--- Data for analysis Enclosed Below ---

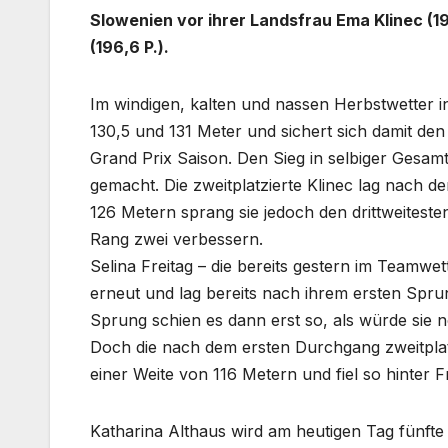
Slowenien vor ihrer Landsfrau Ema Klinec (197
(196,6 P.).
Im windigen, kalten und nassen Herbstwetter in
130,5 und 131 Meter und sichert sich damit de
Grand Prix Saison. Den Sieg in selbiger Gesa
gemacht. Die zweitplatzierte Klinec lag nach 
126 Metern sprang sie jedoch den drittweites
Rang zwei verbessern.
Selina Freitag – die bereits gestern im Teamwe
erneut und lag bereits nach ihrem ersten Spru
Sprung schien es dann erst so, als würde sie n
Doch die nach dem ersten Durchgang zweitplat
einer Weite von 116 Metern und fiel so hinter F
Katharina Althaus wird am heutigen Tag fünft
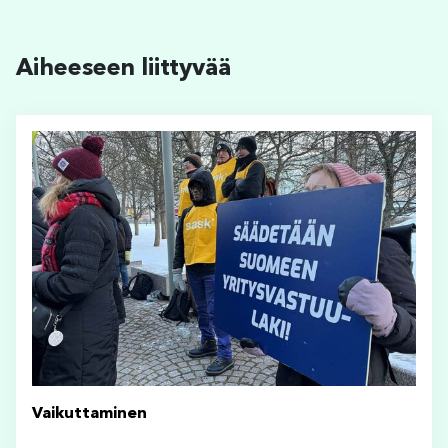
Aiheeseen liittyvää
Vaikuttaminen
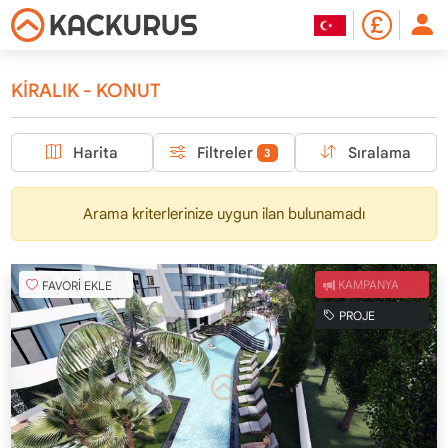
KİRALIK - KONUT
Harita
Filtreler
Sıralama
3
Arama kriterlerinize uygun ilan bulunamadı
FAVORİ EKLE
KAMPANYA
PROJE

--- End of Enclosed Data for analysis ---

Exercise
Apart from the images, every line above is to be given again exactly.

Response box
Slowenien vor ihrer Landsfrau Ema Klinec (197
(196,6 P.).
Im windigen, kalten und nassen Herbstwetter in
130,5 und 131 Meter und sichert sich damit de
Grand Prix Saison. Den Sieg in selbiger Gesa
gemacht. Die zweitplatzierte Klinec lag nach 
126 Metern sprang sie jedoch den drittweites
Rang zwei verbessern.
Selina Freitag – die bereits gestern im Teamwe
erneut und lag bereits nach ihrem ersten Spru
Sprung schien es dann erst so, als würde sie n
Doch die nach dem ersten Durchgang zweitplat
einer Weite von 116 Metern und fiel so hinter F
Katharina Althaus wird am heutigen Tag fünft
Aiheeseen liittyvää
Vaikuttaminen
KİRALIK - KONUT
Harita
Filtreler
Sıralama
3
Arama kriterlerinize uygun ilan bulunamadı
FAVORİ EKLE
KAMPANYA
PROJE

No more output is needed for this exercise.